Just happened on a breakdown of the French presidential elections results via the Libération web site.  It gives the result for the nation as a whole, and a breakdown by departments and individual communes; for the first and second rounds and for the two previous présidentielles as well.  It also gives the size of the electorate in each commune, the number voting and the number of voters who expressed a valid vote.  A must-see for anyone with a connection to France and an interest in politics.  In brief, Sarko is out, decisively, but by no means by a landslide.  Hollande is in - France's first socialist president since François Mitterand whose 14-year presidency ended in 1995 - with a Keynesian agenda of stimulating the economy out of recession, in stark contrast with the EU's policy of austerity.  Perhaps we'll see in my lifetime who was right.
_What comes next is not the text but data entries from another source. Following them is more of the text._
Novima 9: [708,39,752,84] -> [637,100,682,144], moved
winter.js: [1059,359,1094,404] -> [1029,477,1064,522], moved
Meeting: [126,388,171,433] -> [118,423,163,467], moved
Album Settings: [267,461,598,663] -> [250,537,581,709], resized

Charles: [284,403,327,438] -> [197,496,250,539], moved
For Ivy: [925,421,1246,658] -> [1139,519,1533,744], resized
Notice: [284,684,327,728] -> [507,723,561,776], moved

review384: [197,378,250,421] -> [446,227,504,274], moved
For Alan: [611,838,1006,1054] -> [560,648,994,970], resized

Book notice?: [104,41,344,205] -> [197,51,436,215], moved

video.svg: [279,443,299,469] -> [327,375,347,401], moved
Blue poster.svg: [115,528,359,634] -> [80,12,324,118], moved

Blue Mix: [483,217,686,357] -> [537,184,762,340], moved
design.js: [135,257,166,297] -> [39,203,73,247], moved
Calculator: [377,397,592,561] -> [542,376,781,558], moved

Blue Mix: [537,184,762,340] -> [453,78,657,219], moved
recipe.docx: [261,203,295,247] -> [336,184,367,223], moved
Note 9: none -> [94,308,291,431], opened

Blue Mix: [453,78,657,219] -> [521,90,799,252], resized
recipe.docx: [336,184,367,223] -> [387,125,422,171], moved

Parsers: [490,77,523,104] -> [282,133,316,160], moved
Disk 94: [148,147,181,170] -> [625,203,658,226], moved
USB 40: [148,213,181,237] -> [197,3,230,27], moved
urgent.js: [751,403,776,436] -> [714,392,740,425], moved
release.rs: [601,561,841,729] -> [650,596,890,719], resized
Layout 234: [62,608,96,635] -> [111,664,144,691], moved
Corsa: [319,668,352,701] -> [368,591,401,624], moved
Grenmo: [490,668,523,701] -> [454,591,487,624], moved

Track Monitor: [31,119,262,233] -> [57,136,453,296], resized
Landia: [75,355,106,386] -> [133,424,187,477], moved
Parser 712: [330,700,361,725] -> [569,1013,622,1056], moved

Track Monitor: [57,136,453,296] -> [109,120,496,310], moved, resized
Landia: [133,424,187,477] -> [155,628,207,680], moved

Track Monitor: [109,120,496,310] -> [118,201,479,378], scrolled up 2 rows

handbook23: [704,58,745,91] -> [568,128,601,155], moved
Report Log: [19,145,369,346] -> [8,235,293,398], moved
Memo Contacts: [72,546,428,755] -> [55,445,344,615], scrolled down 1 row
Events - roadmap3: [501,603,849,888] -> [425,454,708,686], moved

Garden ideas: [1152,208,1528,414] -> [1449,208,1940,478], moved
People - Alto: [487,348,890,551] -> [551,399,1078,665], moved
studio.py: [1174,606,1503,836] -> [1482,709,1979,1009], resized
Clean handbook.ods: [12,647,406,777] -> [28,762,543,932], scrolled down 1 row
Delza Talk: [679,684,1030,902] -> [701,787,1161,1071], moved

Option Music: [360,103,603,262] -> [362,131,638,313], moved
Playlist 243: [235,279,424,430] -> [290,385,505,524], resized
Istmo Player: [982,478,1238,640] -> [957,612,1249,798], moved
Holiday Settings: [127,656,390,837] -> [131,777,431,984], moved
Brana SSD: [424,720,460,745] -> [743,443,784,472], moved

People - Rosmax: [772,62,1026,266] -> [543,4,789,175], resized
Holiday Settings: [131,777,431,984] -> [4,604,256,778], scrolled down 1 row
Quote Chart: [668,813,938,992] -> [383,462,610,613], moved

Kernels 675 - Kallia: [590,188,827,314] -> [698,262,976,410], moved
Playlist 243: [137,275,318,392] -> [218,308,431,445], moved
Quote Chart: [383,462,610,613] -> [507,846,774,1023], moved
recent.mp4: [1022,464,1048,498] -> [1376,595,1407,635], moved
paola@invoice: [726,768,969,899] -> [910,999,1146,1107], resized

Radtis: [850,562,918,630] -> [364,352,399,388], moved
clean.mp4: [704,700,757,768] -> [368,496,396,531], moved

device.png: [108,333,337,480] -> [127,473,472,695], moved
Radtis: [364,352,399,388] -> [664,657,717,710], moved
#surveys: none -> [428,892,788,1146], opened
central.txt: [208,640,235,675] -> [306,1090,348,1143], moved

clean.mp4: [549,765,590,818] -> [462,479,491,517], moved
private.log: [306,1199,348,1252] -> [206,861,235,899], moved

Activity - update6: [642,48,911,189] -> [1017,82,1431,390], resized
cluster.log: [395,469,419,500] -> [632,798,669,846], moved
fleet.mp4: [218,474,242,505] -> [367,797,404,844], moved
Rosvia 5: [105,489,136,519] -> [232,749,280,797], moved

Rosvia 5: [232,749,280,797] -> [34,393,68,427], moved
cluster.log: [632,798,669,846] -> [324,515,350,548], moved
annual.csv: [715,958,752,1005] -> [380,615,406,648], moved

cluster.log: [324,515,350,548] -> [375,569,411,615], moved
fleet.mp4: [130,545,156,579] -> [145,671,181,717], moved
Of more interest is the outcome of the imminent législatives, in which French voters will elect their parliamentary representatives.  I imagine that not a few European heads of government will be hoping for another cohabitation: a left-wing president and a right-wing prime minister, which would cripple Hollande's hopes of pushing through a radical programme.  Such a result is not unthinkable, since the result of the presidential election has, I think, as much to do with Sarko's personal unpopularity as with any degree of political conviction, and the narrowness of the vote could conceal an underlying tendency to the centre-right. Whatever the result, it can hardly be worse, some might say, than the lumbering coalition now in power in a neighbouring Member State.